Friday, July 2, 2010

Sixth Sunday after Pentecost


2 Kings 5:1-14


If you travel long enough and drive far enough you'll see them—what I've always heard called tourist traps. Maybe it's a giant ball of yarn, a shoe house, or life-sized dinosaurs. And no matter what it is, the signs raise a certain level of expectation about what's to come And if we are lured by their promise to leave the familiar road and wander some longer-than-expected way, we will find…well, probably a bit of disappointment. That's probably similar to what Naaman must have felt when he came to Israel for healing.


Now Elisha was no roadside attraction. But the young Israelite girl's advertising was what sent this war hero off on a long journey away from his familiar surroundings. And, based on his experience and the girl's words, he had some expectations. "Look, I said to myself, he will come out. And he will stand and call on the name of the Holy One his God. And wave his hand toward the place. And take away the leprosy." Naaman thought for sure he'd get to see a little magic act out of this prophet and healer.


But what he gets is not what he expected. Elisha tells him to simply go wash in the Jordan. "What," Naaman thinks. The rivers at home are just as good as the rivers here. In fact, they're better. I could have stayed at home if all I wanted to do was bathe in a river to get well. Why'd I come all this way anyhow?

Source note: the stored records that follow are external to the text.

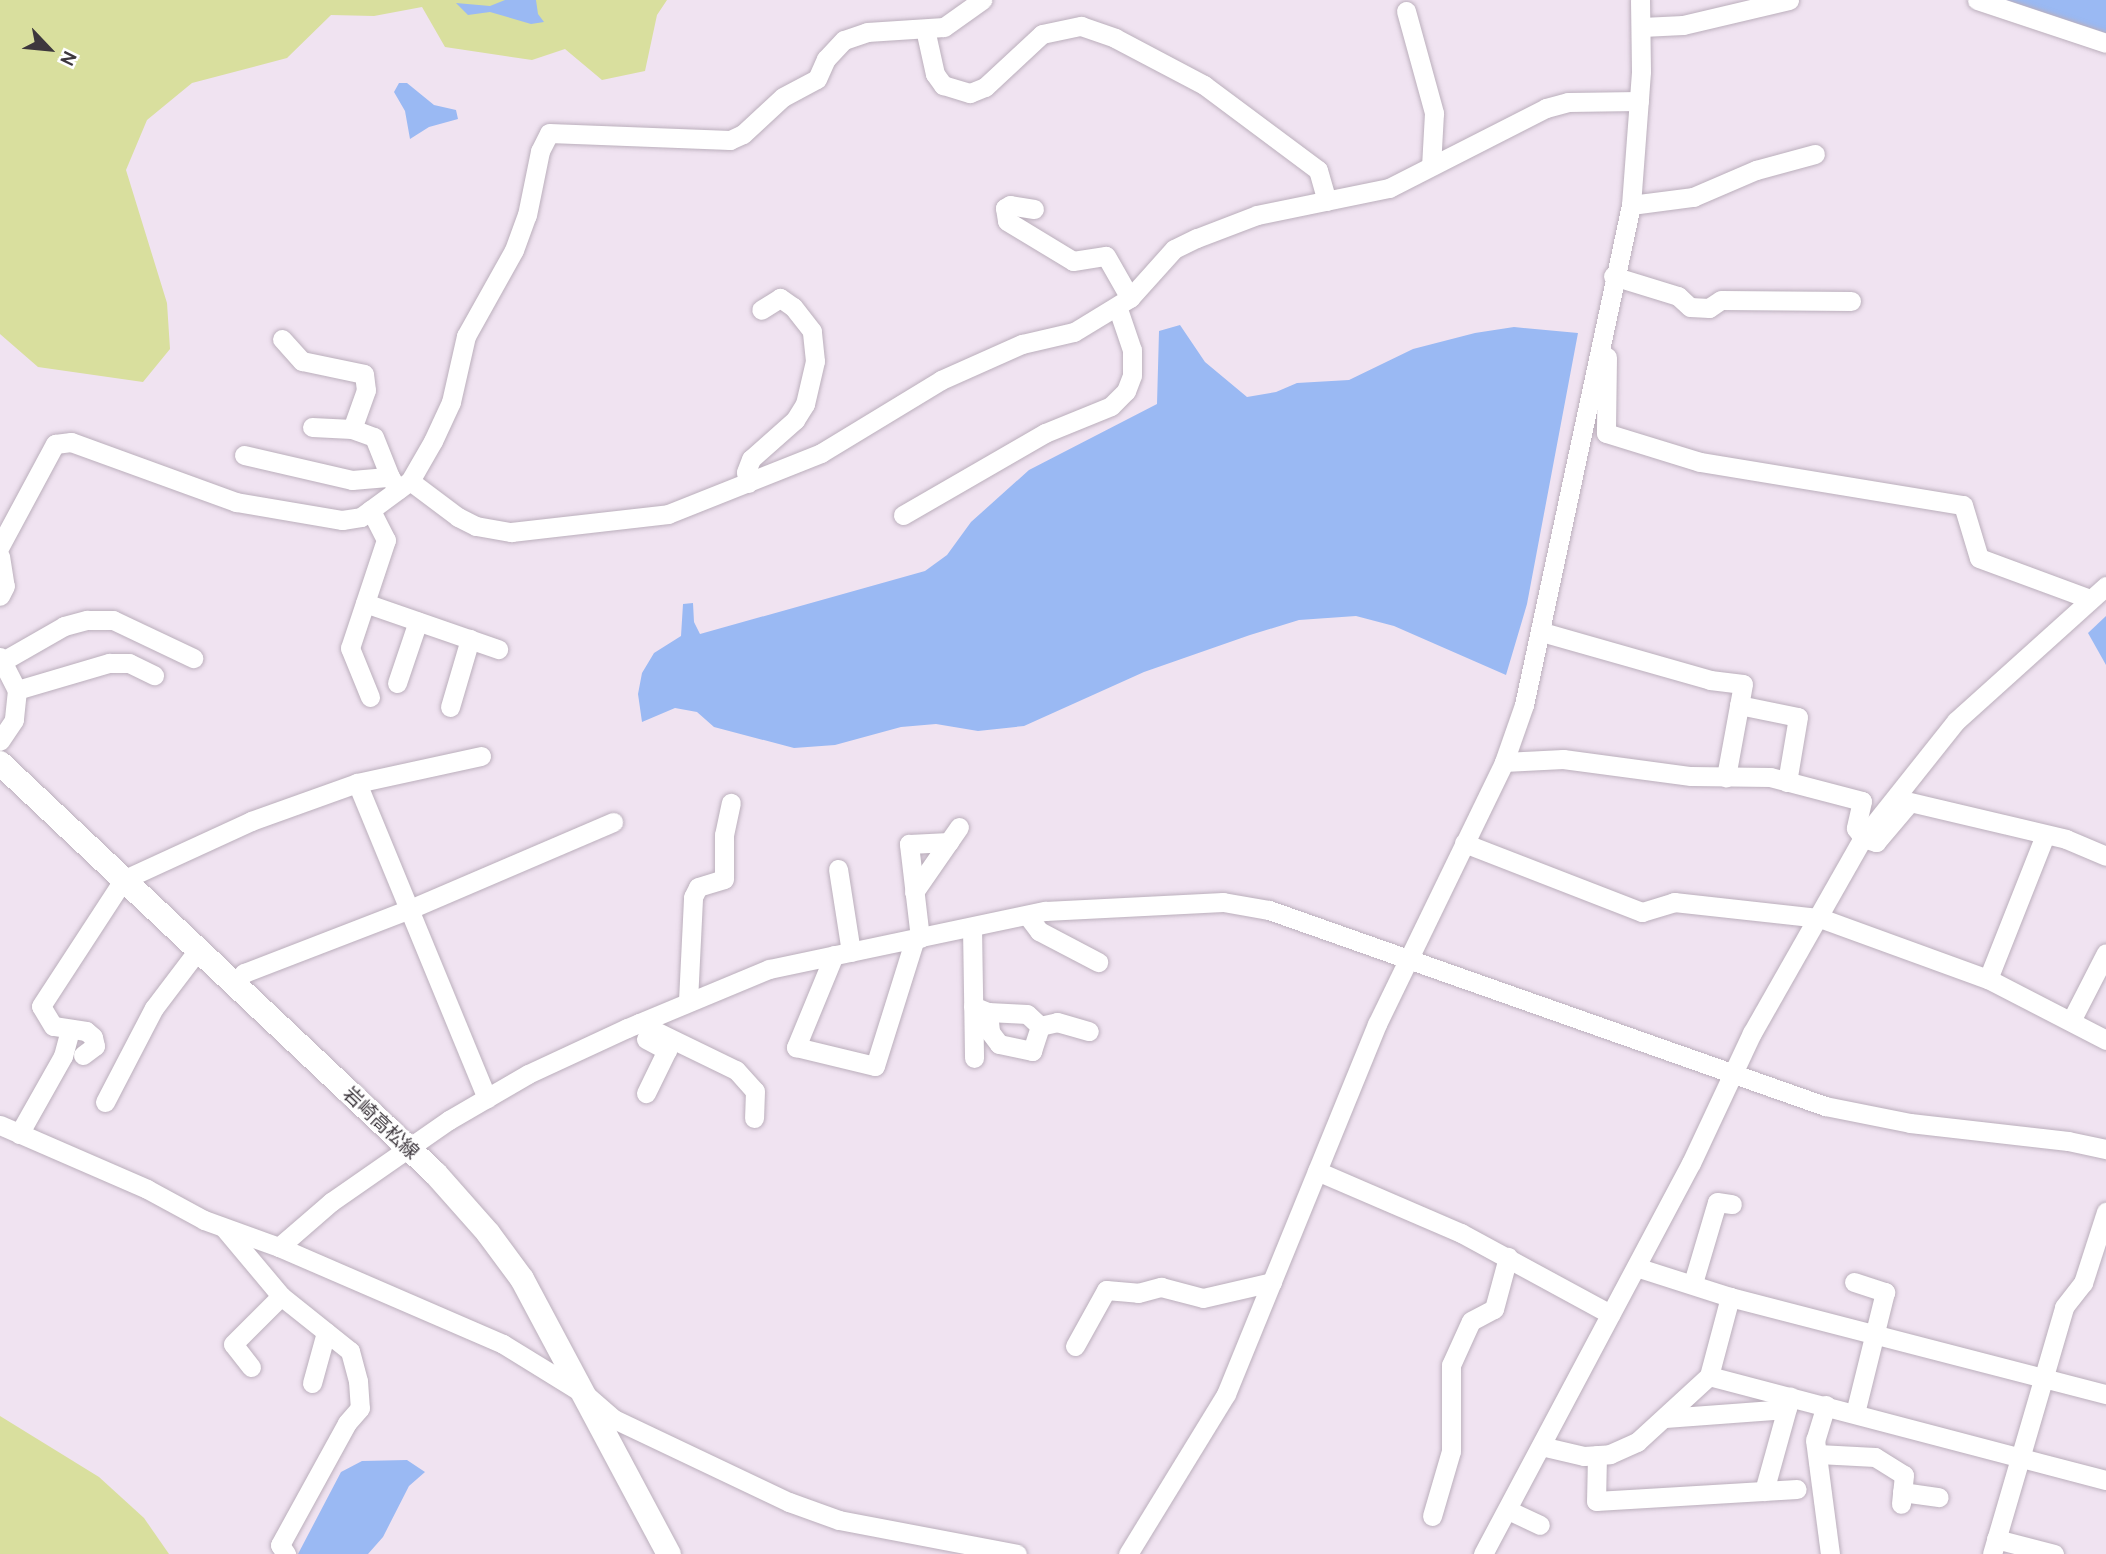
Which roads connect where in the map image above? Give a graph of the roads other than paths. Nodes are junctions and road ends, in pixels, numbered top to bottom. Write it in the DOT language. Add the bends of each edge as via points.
graph roads {
  1 [pos="982,0"];
  2 [pos="1640,0"];
  3 [pos="1788,0"];
  4 [pos="1977,0"];
  5 [pos="1406,11"];
  6 [pos="1642,27"];
  7 [pos="925,29"];
  8 [pos="2106,43"];
  9 [pos="1639,102"];
  10 [pos="1815,154"];
  11 [pos="1431,166"];
  12 [pos="1327,201"];
  13 [pos="1631,205"];
  14 [pos="1034,209"];
  15 [pos="1611,285"];
  16 [pos="1851,301"];
  17 [pos="1123,302"];
  18 [pos="761,310"];
  19 [pos="282,339"];
  20 [pos="312,427"];
  21 [pos="352,429"];
  22 [pos="244,455"];
  23 [pos="400,482"];
  24 [pos="748,484"];
  25 [pos="371,510"];
  26 [pos="903,515"];
  27 [pos="0,546"];
  28 [pos="0,556"];
  29 [pos="2106,586"];
  30 [pos="0,596"];
  31 [pos="2090,599"];
  32 [pos="365,603"];
  33 [pos="418,621"];
  34 [pos="1542,632"];
  35 [pos="470,639"];
  36 [pos="498,649"];
  37 [pos="193,658"];
  38 [pos="1,659"];
  39 [pos="154,675"];
  40 [pos="397,683"];
  41 [pos="17,690"];
  42 [pos="370,697"];
  43 [pos="1739,705"];
  44 [pos="450,707"];
  45 [pos="0,741"];
  46 [pos="481,756"];
  47 [pos="1504,762"];
  48 [pos="0,763"];
  49 [pos="1726,777"];
  50 [pos="1787,782"];
  51 [pos="358,783"];
  52 [pos="731,803"];
  53 [pos="612,822"];
  54 [pos="2045,835"];
  55 [pos="1863,838"];
  56 [pos="1464,843"];
  57 [pos="2106,856"];
  58 [pos="838,869"];
  59 [pos="123,880"];
  60 [pos="914,892"];
  61 [pos="410,909"];
  62 [pos="1027,915"];
  63 [pos="1821,918"];
  64 [pos="972,927"];
  65 [pos="918,938"];
  66 [pos="198,950"];
  67 [pos="2106,953"];
  68 [pos="842,954"];
  69 [pos="1407,956"];
  70 [pos="1097,962"];
  71 [pos="1988,979"];
  72 [pos="234,984"];
  73 [pos="688,1001"];
  74 [pos="980,1009"];
  75 [pos="2071,1021"];
  76 [pos="633,1025"];
  77 [pos="1040,1026"];
  78 [pos="70,1030"];
  79 [pos="1089,1031"];
  80 [pos="2106,1040"];
  81 [pos="83,1055"];
  82 [pos="974,1058"];
  83 [pos="1731,1074"];
  84 [pos="646,1093"];
  85 [pos="487,1098"];
  86 [pos="105,1102"];
  87 [pos="754,1118"];
  88 [pos="0,1125"];
  89 [pos="19,1134"];
  90 [pos="408,1149"];
  91 [pos="2106,1149"];
  92 [pos="1317,1171"];
  93 [pos="1732,1203"];
  94 [pos="2106,1212"];
  95 [pos="223,1227"];
  96 [pos="279,1247"];
  97 [pos="1508,1257"];
  98 [pos="1636,1267"];
  99 [pos="1272,1282"];
  100 [pos="1854,1282"];
  101 [pos="1693,1283"];
  102 [pos="281,1296"];
  103 [pos="1730,1297"];
  104 [pos="1610,1314"];
  105 [pos="326,1332"];
  106 [pos="1876,1333"];
  107 [pos="1075,1346"];
  108 [pos="251,1367"];
  109 [pos="1709,1376"];
  110 [pos="2042,1377"];
  111 [pos="313,1383"];
  112 [pos="2106,1394"];
  113 [pos="586,1395"];
  114 [pos="1788,1402"];
  115 [pos="1826,1405"];
  116 [pos="1855,1413"];
  117 [pos="1665,1418"];
  118 [pos="1541,1446"];
  119 [pos="1818,1454"];
  120 [pos="1597,1455"];
  121 [pos="2018,1457"];
  122 [pos="2106,1480"];
  123 [pos="1797,1489"];
  124 [pos="1764,1491"];
  125 [pos="1939,1497"];
  126 [pos="1507,1510"];
  127 [pos="1432,1516"];
  128 [pos="1540,1525"];
  129 [pos="1994,1546"];
  130 [pos="286,1554"];
  131 [pos="669,1554"];
  132 [pos="1017,1554"];
  133 [pos="1128,1554"];
  134 [pos="1483,1554"];
  135 [pos="1830,1554"];
  136 [pos="2054,1554"];
  1 -- 7 [label="street" via="944,27"];
  2 -- 6 [label="street"];
  3 -- 6 [label="street" via="1683,24"];
  4 -- 8 [label="street"];
  5 -- 11 [label="street" via="1434,113"];
  6 -- 9 [label="street"];
  7 -- 12 [label="street" via="935,74 943,85 971,93 985,87 1042,34 1082,26 1115,38 1204,85 1318,170"];
  7 -- 23 [label="street" via="867,32 844,40 825,59 817,79 783,97 743,134 730,140 549,133 514,250 466,335 451,402"];
  9 -- 11 [label="street" via="1567,102 1546,108"];
  9 -- 13 [label="street"];
  10 -- 13 [label="street" via="1756,170 1693,197"];
  11 -- 12 [label="street" via="1389,188"];
  12 -- 17 [label="street" via="1257,215 1174,249"];
  13 -- 15 [label="street"];
  14 -- 17 [label="street" via="1010,205 1005,208 1007,221 1073,261 1106,256"];
  15 -- 16 [label="street" via="1678,296 1690,307 1709,308 1721,300"];
  15 -- 31 [label="street" via="1617,304 1605,373 1606,433 1700,463 1963,505 1979,558"];
  15 -- 34 [label="street"];
  17 -- 24 [label="street" via="1074,332 1022,344 941,380 821,453"];
  17 -- 26 [label="street" via="1132,375 1126,391 1111,406 1045,433"];
  18 -- 24 [label="street" via="780,298 793,307 813,331 815,360 805,404 795,420 751,459"];
  19 -- 21 [label="street" via="302,361 364,374 366,390"];
  20 -- 21 [label="street"];
  21 -- 23 [label="street" via="373,437"];
  22 -- 23 [label="street" via="352,480"];
  23 -- 24 [label="street" via="476,526 511,532 668,514"];
  23 -- 25 [label="street"];
  25 -- 27 [label="street" via="342,520 236,502 71,442 55,444"];
  25 -- 32 [label="street" via="386,540"];
  28 -- 30 [label="street" via="5,586"];
  29 -- 31 [label="street"];
  31 -- 55 [label="street" via="1956,721"];
  32 -- 33 [label="street"];
  32 -- 42 [label="street" via="350,648"];
  33 -- 35 [label="street"];
  33 -- 40 [label="street"];
  34 -- 43 [label="street" via="1710,680 1743,684"];
  34 -- 47 [label="street"];
  35 -- 36 [label="street"];
  35 -- 44 [label="street"];
  37 -- 38 [label="street" via="113,620 87,620 64,626"];
  38 -- 41 [label="street"];
  39 -- 41 [label="street" via="129,663 109,663"];
  41 -- 45 [label="street" via="14,720"];
  43 -- 49 [label="street"];
  43 -- 50 [label="street" via="1798,717"];
  46 -- 51 [label="street"];
  47 -- 49 [label="street" via="1563,759"];
  47 -- 56 [label="street"];
  48 -- 59 [label="main road, 岩崎高松線"];
  49 -- 50 [label="street"];
  50 -- 55 [label="street" via="1862,801 1856,828"];
  51 -- 59 [label="street" via="251,821"];
  51 -- 61 [label="street"];
  52 -- 73 [label="street" via="724,835 724,879 698,887 694,897"];
  53 -- 61 [label="street"];
  54 -- 55 [label="street" via="1910,802 1885,837 1876,842"];
  54 -- 57 [label="street"];
  54 -- 71 [label="street"];
  55 -- 63 [label="street"];
  56 -- 63 [label="street" via="1642,912 1674,902"];
  56 -- 69 [label="street"];
  58 -- 68 [label="street"];
  59 -- 66 [label="main road, 岩崎高松線"];
  59 -- 78 [label="street" via="79,944 68,972 41,1006 53,1026"];
  60 -- 60 [label="street" via="909,844 954,834"];
  60 -- 65 [label="street"];
  61 -- 72 [label="street" via="244,973"];
  61 -- 85 [label="street"];
  62 -- 64 [label="street"];
  62 -- 69 [label="street" via="1223,902 1269,909"];
  62 -- 70 [label="street" via="1039,931"];
  63 -- 71 [label="street"];
  63 -- 83 [label="street"];
  64 -- 65 [label="street"];
  64 -- 74 [label="street"];
  65 -- 68 [label="street"];
  65 -- 68 [label="street" via="875,1066 796,1047"];
  66 -- 72 [label="main road, 岩崎高松線"];
  66 -- 86 [label="street" via="154,1008"];
  67 -- 75 [label="street"];
  68 -- 73 [label="street" via="769,969"];
  69 -- 83 [label="street"];
  69 -- 92 [label="street"];
  71 -- 75 [label="street"];
  72 -- 90 [label="main road, 岩崎高松線"];
  73 -- 76 [label="street"];
  74 -- 77 [label="street" via="1027,1014"];
  74 -- 77 [label="street" via="999,1044 1032,1051"];
  74 -- 82 [label="street"];
  75 -- 80 [label="street"];
  76 -- 84 [label="street" via="667,1050"];
  76 -- 85 [label="street"];
  76 -- 87 [label="street" via="736,1070 755,1091"];
  77 -- 79 [label="street" via="1057,1023"];
  78 -- 81 [label="street" via="86,1031 93,1037 95,1046"];
  78 -- 89 [label="street" via="62,1056"];
  83 -- 91 [label="street" via="1870,1116"];
  83 -- 98 [label="street"];
  85 -- 90 [label="street"];
  88 -- 89 [label="street"];
  89 -- 95 [label="street"];
  90 -- 96 [label="street" via="331,1202"];
  90 -- 113 [label="main road, 岩崎高松線" via="488,1233 522,1279"];
  92 -- 97 [label="street"];
  92 -- 99 [label="street"];
  93 -- 101 [label="street" via="1717,1202"];
  94 -- 110 [label="street" via="2083,1283 2064,1307"];
  95 -- 96 [label="street"];
  95 -- 102 [label="street"];
  96 -- 113 [label="street" via="493,1339"];
  97 -- 104 [label="street"];
  97 -- 127 [label="street" via="1494,1309 1471,1321 1451,1365 1451,1451"];
  98 -- 101 [label="street"];
  98 -- 104 [label="street"];
  99 -- 107 [label="street" via="1203,1298 1161,1287 1138,1293 1106,1290"];
  99 -- 133 [label="street" via="1226,1394"];
  100 -- 106 [label="street" via="1885,1292"];
  101 -- 103 [label="street"];
  102 -- 105 [label="street"];
  102 -- 108 [label="street" via="233,1344"];
  103 -- 106 [label="street"];
  103 -- 109 [label="street"];
  104 -- 118 [label="street"];
  105 -- 111 [label="street"];
  105 -- 130 [label="street" via="350,1351 360,1408 347,1423 281,1545"];
  106 -- 110 [label="street"];
  106 -- 116 [label="street"];
  109 -- 114 [label="street"];
  109 -- 117 [label="street"];
  110 -- 112 [label="street"];
  110 -- 121 [label="street"];
  113 -- 131 [label="main road, 岩崎高松線"];
  113 -- 132 [label="street" via="614,1419 816,1513"];
  114 -- 115 [label="street"];
  114 -- 117 [label="street"];
  114 -- 124 [label="street"];
  115 -- 116 [label="street"];
  115 -- 119 [label="street" via="1815,1440"];
  116 -- 121 [label="street"];
  117 -- 120 [label="street" via="1637,1442"];
  118 -- 120 [label="street"];
  118 -- 126 [label="street"];
  119 -- 125 [label="street" via="1875,1457 1904,1475 1902,1498"];
  119 -- 135 [label="street"];
  120 -- 124 [label="street" via="1596,1501"];
  121 -- 122 [label="street"];
  121 -- 129 [label="street"];
  123 -- 124 [label="street"];
  126 -- 128 [label="street"];
  126 -- 134 [label="street"];
  129 -- 136 [label="street"];
}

Occasionally (okay, a lot), I've felt like Naaman. I feel God has led me to some particular place—a new city, a new job, even just a change in my routine—that I believe will allow me to serve God and grow as a person. But when I get there I find things aren't as I expected. And I wonder why I couldn't have stayed where I was. Wasn't that city or job just as good as this one if not better? Maybe I should just go back home.


When travelling, it is often scary to go off the familiar road. To turn off and follow the direction to some roadside attraction is to trust that we can find our way to them without getting lost. And, to truly appreciate them, we have to give up on the expectations we've built up in our minds. Otherwise, as Naaman nearly did, we risk missing out on the wonder and surprise that awaits us.


I've lost count of the many times I've wanted to pack up and go home because the off-road God has led me upon doesn't lead to where I expected it to lead. And I've begun to wonder, if, like Naaman, I could put my expectations aside I might find some miracle in that giant ball of yarn.


God of the unexpected, help me to put my expectations aside and, instead, look for what you are doing in my life.